----- TRECHO SELECIONADO

AS CARACTERÍSTICAS DO PARTIDO DIRIGENTE
O núcleo destes
problemas é o seguinte: para ajudar o proletariado e as classes populares a ele
associadas a avançarem na via socialista não basta que o partido
marxista-leninista, que guiou o proletariado na conquista do poder, se conserve
aparentemente «o mesmo»: é necessário que ele não mude realmente de caráter de
classe», portanto, é necessário que continue a ser um partido proletário; com
efeito, não pode existir ditadura do proletariado se o partido dirigente não é
o da classe operária.
O caráter proletário do
partido não se releva evidentemente da «auto-proclamação», da afirmação pelo
próprio partido da sua vontade de «construir o socialismo» ou da sua
«determinação de ser fiel ao marxismo-leninismo» ou a um «ideal
revolucionário». Este caráter só pode ser determinado por uma análise concreta
que revelará se as práticas políticas e ideológicas do partido dirigente são ou
não práticas proletárias.
A experiência histórica
permite, a partir de agora, caracterizar melhor a natureza de classe das
práticas políticas e ideológicas que um partido dirigente desenvolve. Esta
experiência, iluminada pela teoria marxista, leva-nos a concluir que o caráter
de classe da prática ideológica e política de um partido se manifesta na forma
das suas relações com as massas, nas relações internas do partido e nas
relações deste com o aparelho de Estado.
Se as relações
concretas entre o partido dirigente e as massas não são as que correspondem a
uma prática proletária e se, no próprio partido, as relações autoritárias
prevalecem sobre a discussão e a luta ideológica, é inevitável que as
concepções teóricas efetivas do partido se afastem cada vez mais do conteúdo
revolucionário do marxismo. Não pode haver concepções teóricas justas na
ausência de uma prática política correta. Por conseguinte, para que os
princípios marxistas-leninistas a que se refere um partido dirigente continuem
vivos e não «funcionem» como um dogma morto, desligados da vida, é necessário
que o partido e os seus membros não desenvolvam práticas autoritárias, que
submetam à crítica os que se comprometem em tais práticas e que façam
constantemente apelo à crítica das massas.
Em resumo, um partido
dirigente só pode ser um partido proletário se não pretender comandar as massas
e se, pelo contrário, for o instrumento das suas iniciativas. Isto só é possível
se ele se submeter efetivamente à crítica das massas, se não pretender
impor-lhes o que elas «devem» fazer, se partir daquilo que as massas estão
aptas a realizar e que auxilia o desenvolvimento de relações socialistas. Para
auxiliar este desenvolvimento, o partido deve saber reconhecer o que é que vai
no sentido deste; é muito particularmente para isto que a teoria
marxista-leninista deve servir.
O papel de um partido
proletário, portanto, é ajudar as massas a realizarem elas próprias aquilo que
é conforme aos seus interesses fundamentais. Em cada etapa de uma luta
ininterrupta pela transformação das relações sociais, o partido deve guiar as
massas a avançarem o mais longe possível na via das iniciativas que permitem
consolidar e desenvolver relações sociais proletárias, tendo em conta os
limites objetivos e subjetivos do momento e do lugar.

----------

TAREFA A:
Reescreva os registros desde o começo até a linha com "компанії Gidrotsilindr", incluindo essa linha. Troque "широкий" por "великий", deixe todo o resto igual e não coloque as imagens.
O trecho e os registros não têm nenhuma ligação entre si.

----- REGISTROS

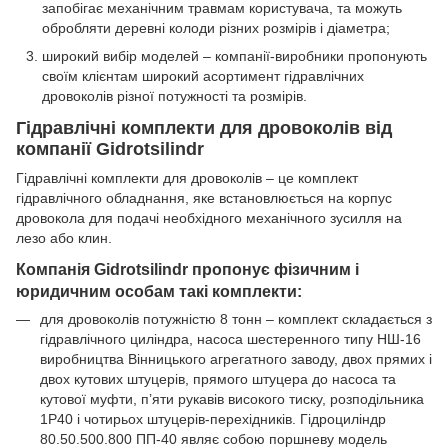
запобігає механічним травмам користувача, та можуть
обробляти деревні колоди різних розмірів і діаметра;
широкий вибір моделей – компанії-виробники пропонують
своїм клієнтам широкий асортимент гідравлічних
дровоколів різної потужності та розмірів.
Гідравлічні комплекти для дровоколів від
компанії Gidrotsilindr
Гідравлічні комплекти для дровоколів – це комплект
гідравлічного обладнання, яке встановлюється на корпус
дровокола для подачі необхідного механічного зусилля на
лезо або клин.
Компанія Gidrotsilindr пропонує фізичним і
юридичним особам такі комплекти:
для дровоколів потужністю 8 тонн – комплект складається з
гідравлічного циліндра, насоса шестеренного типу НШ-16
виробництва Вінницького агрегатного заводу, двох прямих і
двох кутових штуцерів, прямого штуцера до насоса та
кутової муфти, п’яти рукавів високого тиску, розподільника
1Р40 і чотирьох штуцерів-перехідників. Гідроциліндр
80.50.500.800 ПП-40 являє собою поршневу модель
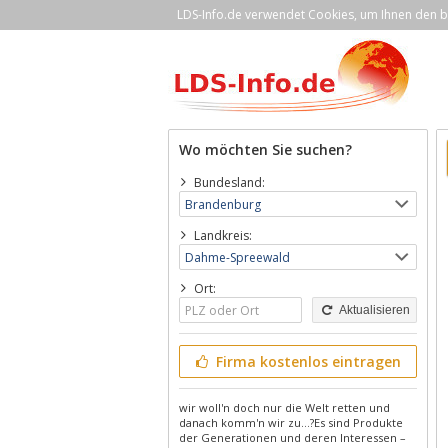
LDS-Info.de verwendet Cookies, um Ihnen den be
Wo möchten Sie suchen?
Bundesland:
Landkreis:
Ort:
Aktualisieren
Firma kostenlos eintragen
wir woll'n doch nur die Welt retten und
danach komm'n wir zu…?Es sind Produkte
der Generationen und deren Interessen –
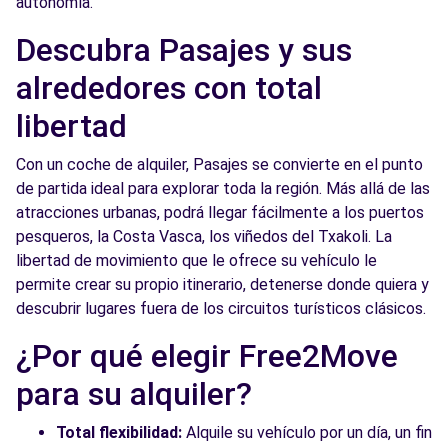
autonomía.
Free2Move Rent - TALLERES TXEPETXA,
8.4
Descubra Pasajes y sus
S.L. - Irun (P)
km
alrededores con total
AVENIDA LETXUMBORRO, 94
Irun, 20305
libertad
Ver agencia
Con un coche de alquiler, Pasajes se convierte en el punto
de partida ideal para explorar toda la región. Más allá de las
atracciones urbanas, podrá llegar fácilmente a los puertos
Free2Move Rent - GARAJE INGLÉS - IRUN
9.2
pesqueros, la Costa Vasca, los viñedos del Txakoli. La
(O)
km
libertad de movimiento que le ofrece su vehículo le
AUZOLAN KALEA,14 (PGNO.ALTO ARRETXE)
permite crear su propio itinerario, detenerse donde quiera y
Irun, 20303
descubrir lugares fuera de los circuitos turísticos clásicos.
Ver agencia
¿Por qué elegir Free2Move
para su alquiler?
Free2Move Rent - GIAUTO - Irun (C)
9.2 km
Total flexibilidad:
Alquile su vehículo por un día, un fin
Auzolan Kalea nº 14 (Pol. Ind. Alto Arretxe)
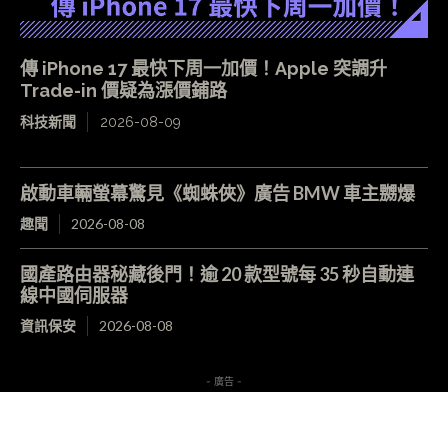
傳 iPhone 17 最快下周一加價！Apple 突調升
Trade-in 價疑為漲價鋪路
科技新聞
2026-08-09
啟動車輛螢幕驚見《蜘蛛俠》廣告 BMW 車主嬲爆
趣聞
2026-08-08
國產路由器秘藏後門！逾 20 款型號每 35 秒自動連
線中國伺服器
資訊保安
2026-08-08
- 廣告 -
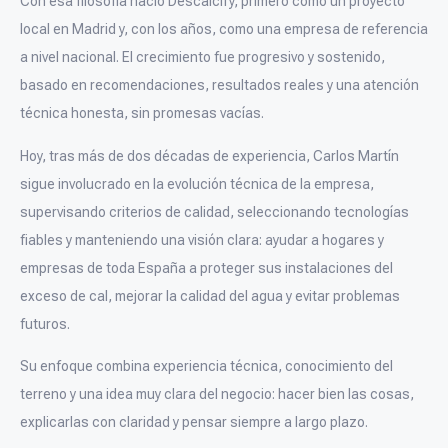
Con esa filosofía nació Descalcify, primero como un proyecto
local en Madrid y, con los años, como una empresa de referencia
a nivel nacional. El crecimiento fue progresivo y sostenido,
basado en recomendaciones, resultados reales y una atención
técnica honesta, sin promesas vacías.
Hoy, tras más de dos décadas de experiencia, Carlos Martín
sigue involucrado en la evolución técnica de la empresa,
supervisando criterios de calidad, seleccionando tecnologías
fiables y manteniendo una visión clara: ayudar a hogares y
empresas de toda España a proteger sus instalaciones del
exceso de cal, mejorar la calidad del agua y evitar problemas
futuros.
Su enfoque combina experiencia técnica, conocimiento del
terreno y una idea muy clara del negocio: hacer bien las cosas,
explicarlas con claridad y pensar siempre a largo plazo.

----------

TAREFA B:
Segundo o trecho sobre o partido dirigente, em que três relações aparece o caráter de classe da prática ideológica e política de um partido?

RESPOSTA A:
запобігає механічним травмам користувача, та можуть
обробляти деревні колоди різних розмірів і діаметра;
великий вибір моделей – компанії-виробники пропонують
своїм клієнтам великий асортимент гідравлічних
дровоколів різної потужності та розмірів.
Гідравлічні комплекти для дровоколів від
компанії Gidrotsilindr

RESPOSTA B:
Na forma das suas relações com as massas, nas relações internas do partido e nas relações deste com o aparelho de Estado.